Based on this idea, the establishment of the model is equivalent to extracting features from behavior data and labeling users and items at the same time; This is essentially the same as user tags based on demographics and item tags based on content methods, both of which are feature extraction and matching.

When there are obvious features (such as user labels and item classification labels), we can directly match and recommend them; If not, we can issue hidden features according to the existing preference data, which requires the use of hidden semantic model (LFM).

2. Model-based collaborative filtering recommendation is to train a recommendation model based on sample user preference information, and then predict the score of new items and calculate recommendations according to real-time user preference information.

Neighbor-based recommendation and model-based recommendation.

Neighbor-based recommendation is to use the existing user preference data directly in the prediction, and predict the preference for new items (similar classification) through neighbor data.

-Model-based method is to use these preference data to train the model, find the internal law, and then use the model to predict (similar to regression).

When training the model, you can extract the characteristics of the item according to the label content, or you can let the model send out the potential characteristics of the item. Such a model is called latent factor model (LFM).

(1) Hidden Semantic Model (LFM): the target of collaborative filtering of hidden semantic model;

-Reveal hidden features that can explain why corresponding prediction scores are given.

-This feature may not be directly explained and described by language. In fact, we don't need to know, which is similar to "metaphysics"

Matrix decomposition dimension reduction analysis

-Collaborative filtering algorithm relies heavily on historical data, while in general recommendation systems, preference data is often sparse; This requires dimensionality reduction of the original data.

-The decomposed matrix represents the hidden features of users and projects.

Examples of hidden semantic models: probability-based hidden semantic analysis (pLSA), hidden Dirichlet distribution model (LDA) and matrix decomposition model (SVD).

(2)LFM dimension reduction method-matrix decomposition

(3) Further understanding of LFM

We can think that there are inherent reasons for users to rate movies like this. We can dig out the hidden factors that affect the user's rating, and then determine the predictive rating of unrated movies according to the correlation between unrated movies and these hidden factors.

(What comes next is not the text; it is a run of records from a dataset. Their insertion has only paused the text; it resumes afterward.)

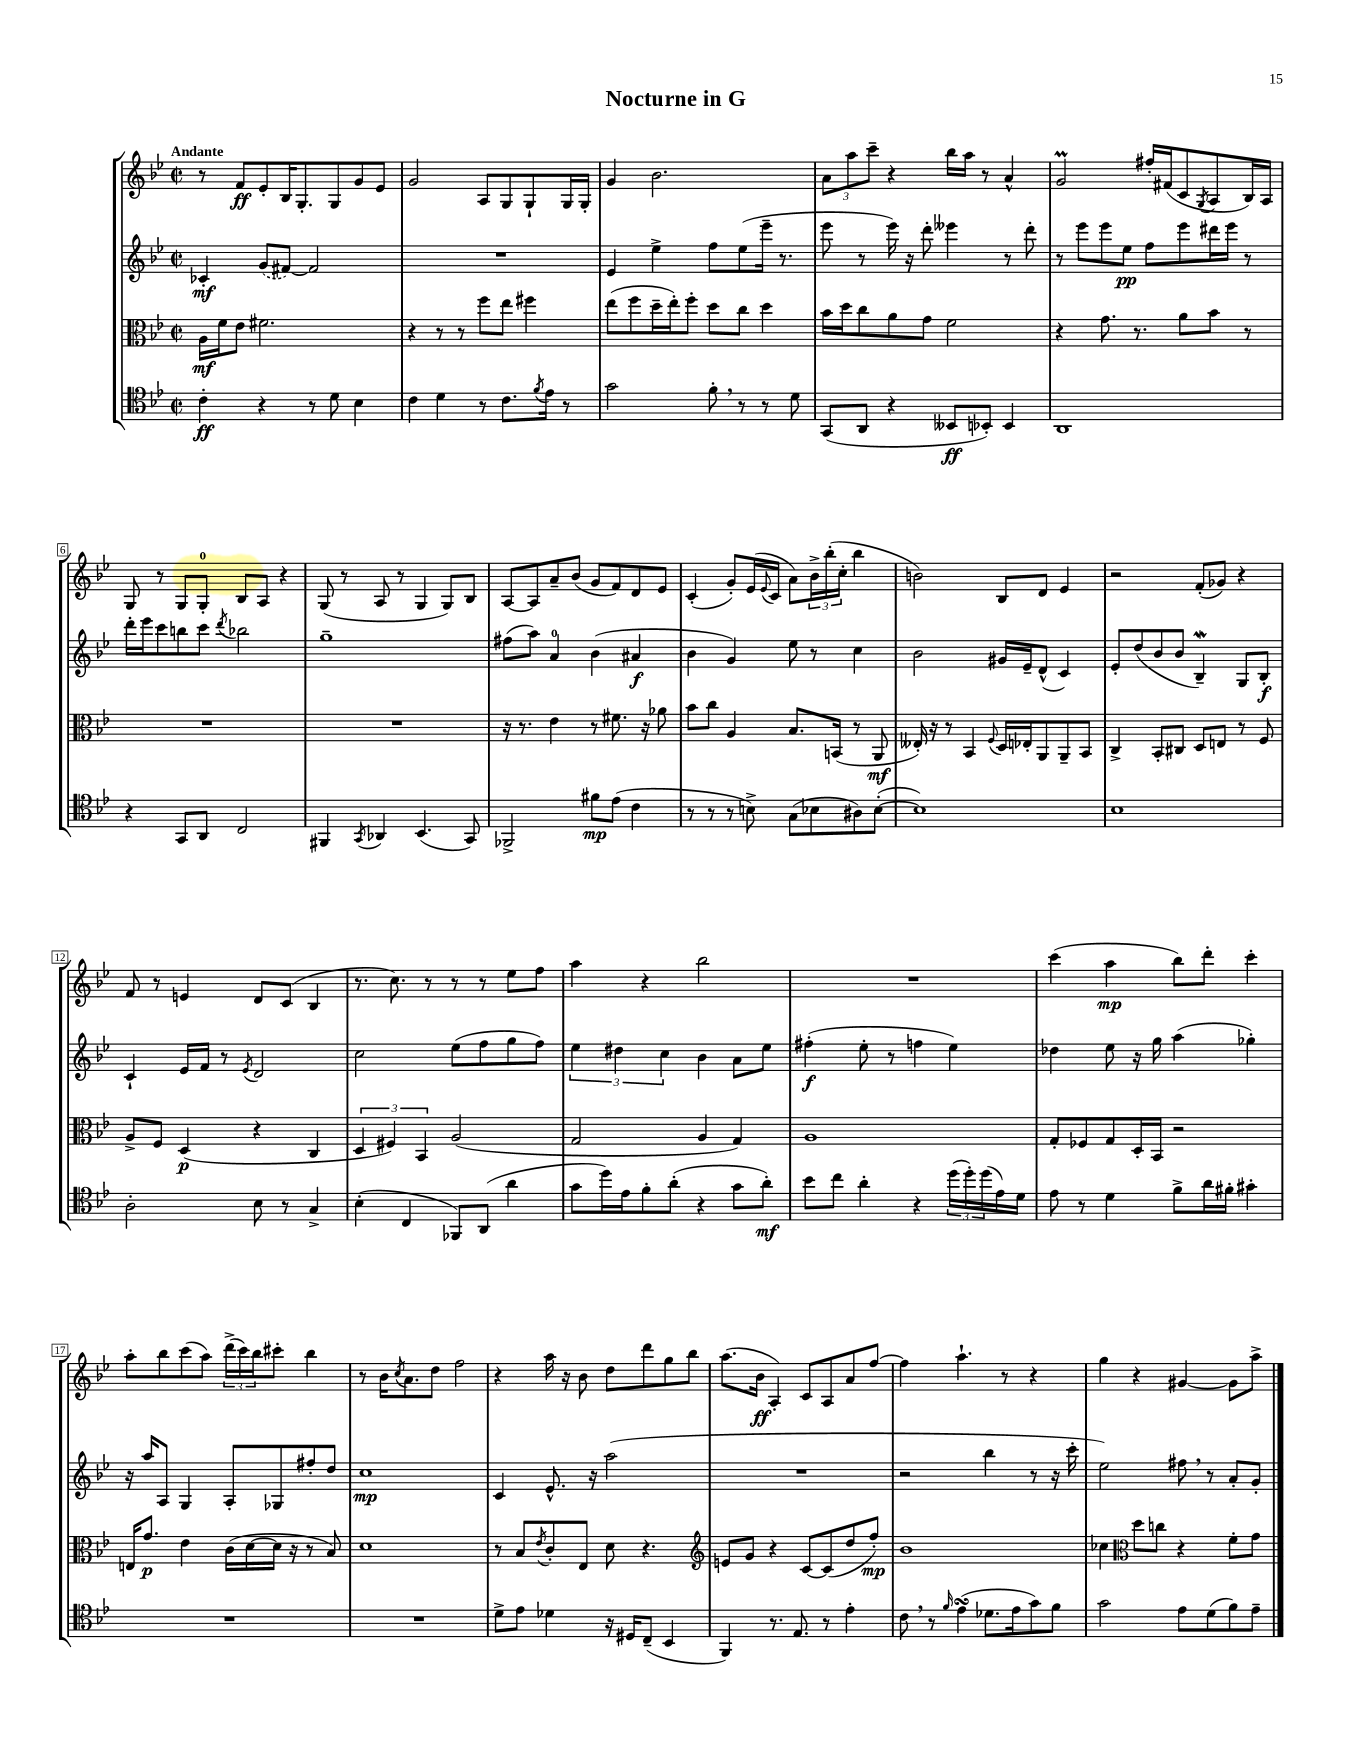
\header { title = "Nocturne in G" }
<<
\new StaffGroup <<
\new Staff = "s0" {
    \clef treble \key bes \major \defaultTimeSignature \time 2/2 \tempo "Andante"
    r8 f'8\ff ees'8-. bes16 g8.-. g8 g'8 ees'8 |
    g'2 a8 g8 g8-! g16 g16-. |
    g'4 bes'2. |
    \tuplet 3/2 { a'8 a''8 c'''8-- } r4 bes''16 a''16 r8 a'4-^ |
    g'2\prall fis''16-. fis'16( c'8 \acciaccatura { g8 } a8 bes16) a16 |
    g8 r8 g8 g8-0-. bes8 a8 r4 |
    g8( r8 a8 r8 g4 g8) bes8 |
    a8~ a8 a'8-- bes'8( g'8 f'8) d'8 ees'8 |
    c'4-.( g'8-.) ees'16( \appoggiatura { ees'8 } c'16 a'8) \tuplet 3/2 { bes'16-> bes''16-.( c''16-. } bes''4 |
    b'2) bes8 d'8 ees'4 |
    r2 f'8-.( ges'8) r4 |
    f'8 r8 e'4 d'8 c'8( bes4 |
    r8. c''8.) r8 r8 r8 ees''8 f''8 |
    a''4 r4 bes''2 |
    R1 |
    c'''4( a''4\mp bes''8) d'''8-. c'''4-. |
    a''8-. bes''8 c'''8( a''8) \tuplet 3/2 { d'''16->( c'''16) bes''16 } cis'''8-. bes''4 |
    r8 bes'16 \acciaccatura { c''8 } a'8. d''8 f''2 |
    r4 a''16 r16 bes'8 d''8 d'''8 g''8 bes''8 |
    a''8.( bes'16\ff a4-.) c'8 a8 a'8 f''8~ |
    f''4 a''4.-! r8 r4 |
    g''4 r4 gis'4~ gis'8 a''8-> \bar "|." |
}
\new Staff = "s1" {
    \clef treble \key bes \major \defaultTimeSignature \time 2/2
    ces'4-.\mf \once \slurDashed g'8( fis'8~) fis'2 |
    R1 |
    ees'4 ees''4-> f''8 ees''8( ees'''16-- r8. |
    ees'''8 r8 ees'''16) r16 d'''8-. eeses'''4 r8 d'''8-. |
    r8 ees'''8 ees'''8 ees''8\pp f''8 ees'''8 dis'''16 ees'''16 r8 |
    d'''16-. ees'''16 c'''8 b''8 c'''8 \acciaccatura { d'''8 } bes''2 |
    g''1-- |
    fis''8( a''8) a'4-0 bes'4( ais'4\f |
    bes'4 g'4) ees''8 r8 c''4 |
    bes'2 gis'16 ees'16-- d'8-^( c'4) |
    ees'8-. d''8( bes'8 bes'8 bes4--\mordent) g8 bes8-.\f |
    c'4-! ees'16 f'16 r8 \acciaccatura { ees'8 } d'2 |
    c''2 ees''8( f''8 g''8 f''8) |
    \tuplet 3/2 { ees''4 dis''4 c''4 } bes'4 a'8 ees''8 |
    fis''4-.\f( ees''8-. r8 f''4 ees''4) |
    des''4 ees''8 r16 g''16 a''4( ges''4-.) |
    r16 a''16 a8 g4 a8-. ges8 fis''8-. d''8 |
    c''1\mp |
    c'4 ees'8.-^ r16 a''2( |
    R1 |
    r2 bes''4 r8 r16 c'''16-. |
    ees''2) fis''8 \breathe r8 a'8-. g'8-. \bar "|." |
}
\new Staff = "s2" {
    \clef alto \key bes \major \defaultTimeSignature \time 2/2
    a16\mf f'16 ees'8 fis'2. |
    r4 r8 r8 f''8 ees''8 fis''4 |
    ees''8( f''8 d''16-- ees''16-.) f''8-. d''8 c''8 d''4 |
    bes'16 d''16 c''8 a'8 g'8 f'2 |
    r4 g'8. r8. a'8 bes'8 r8 |
    R1 |
    R1 |
    r16 r8. ees'4 r8 fis'8. r16 aes'8 |
    bes'8 c''8 a4 bes8. b,16( r8 a,8\mf |
    eeses16-.) r16 r8 bes,4 \appoggiatura { f8 } d16 ees16-. a,8 a,8-- bes,8 |
    c4-> bes,8-. cis8 d8 e8 r8 f8 |
    a8-> f8 d4\p( r4 c4 |
    \tuplet 3/2 { d4 fis4) bes,4 } a2( |
    g2 a4 g4) |
    a1 |
    g8-. fes8 g8 d16-. bes,16 r2 |
    e16 g'8.\p ees'4 c'16( d'16~ d'16 r16 r8 bes8) |
    d'1 |
    r8 bes8 \acciaccatura { ees'8 } c'8-. ees8 d'8 r4. |
    \clef treble e'8 g'8 r4 c'8~ c'8( d''8 f''8-.\mp) |
    bes'1 |
    ces''4 \clef alto d''8 c''8 r4 f'8-. g'8 \bar "|." |
}
\new Staff = "s3" {
    \clef tenor \key bes \major \defaultTimeSignature \time 2/2
    c'4-.\ff r4 r8 d'8 bes4 |
    c'4 d'4 r8 c'8. \acciaccatura { f'8 } ees'16 r8 |
    g'2 f'8-. \breathe r8 r8 d'8 |
    g,8( a,8 r4 beses,8\ff bes,8-.) bes,4 |
    a,1 |
    r4 g,8 a,8 c2 |
    fis,4 \acciaccatura { g,8 } aes,4 bes,4.( g,8) |
    fes,2-> fis'8\mp ees'8( c'4 |
    r8 r8 r8 b8->) g8( bes8 ais8) bes8~-.( |
    bes1) |
    bes1 |
    a2-. bes8 r8 g4-> |
    bes4-.( c4 fes,8) a,8( a'4 |
    g'8 d''16) ees'16 f'8-. a'8-.( r4 g'8 a'8-.\mf) |
    bes'8 c''8 a'4-. r4 \tuplet 3/2 { d''16( d''16-.) d''16( } ees'16) d'16 |
    ees'8 r8 d'4 f'8-> a'16 fis'16-. gis'4-. |
    R1 |
    R1 |
    d'8-> ees'8 des'4 r16 dis16 c8--( bes,4 |
    f,4) r8. ees8. r8 ees'4-. |
    c'8 \breathe r8 \grace { f'16 } ees'4\turn( des'8. ees'16 g'8) f'8 |
    g'2 ees'8 d'8( f'8) ees'8-- \bar "|." |
}
>>
>>
\layout { \context { \Score \override BarNumber.stencil = #(make-stencil-boxer 0.1 0.3 ly:text-interface::print) } }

There should be some hidden factors that affect users' ratings, such as movies: actors, themes, years … and even hidden factors that people can directly understand.

If the hidden factors are found, users can be associated with Iiem (find out what makes users like/dislike this item, and what determines whether users like/dislike this item), and then guess whether users will like a movie that they have never seen.

(4) Matrix decomposition

(5) solving the model loss function

(6) ALS, the algorithm for solving the model.

? Now, the problem of matrix decomposition has been transformed into a standard optimization problem, and P and Q need to be solved to minimize the objective loss function.

Usually, stochastic gradient descent algorithm or alternating least squares (ALS) is used to solve the minimization process.

The idea of ALS is that because the two matrices P and Q are unknown, they are coupled together by matrix multiplication. In order to decouple, we can fix Q first, take P as a variable, and get P by minimizing the loss function. This is a classic least squares problem. Then fix the obtained p in turn, and take q as a variable to solve q: this is done alternately until the error meets the reading condition or reaches the upper iteration limit.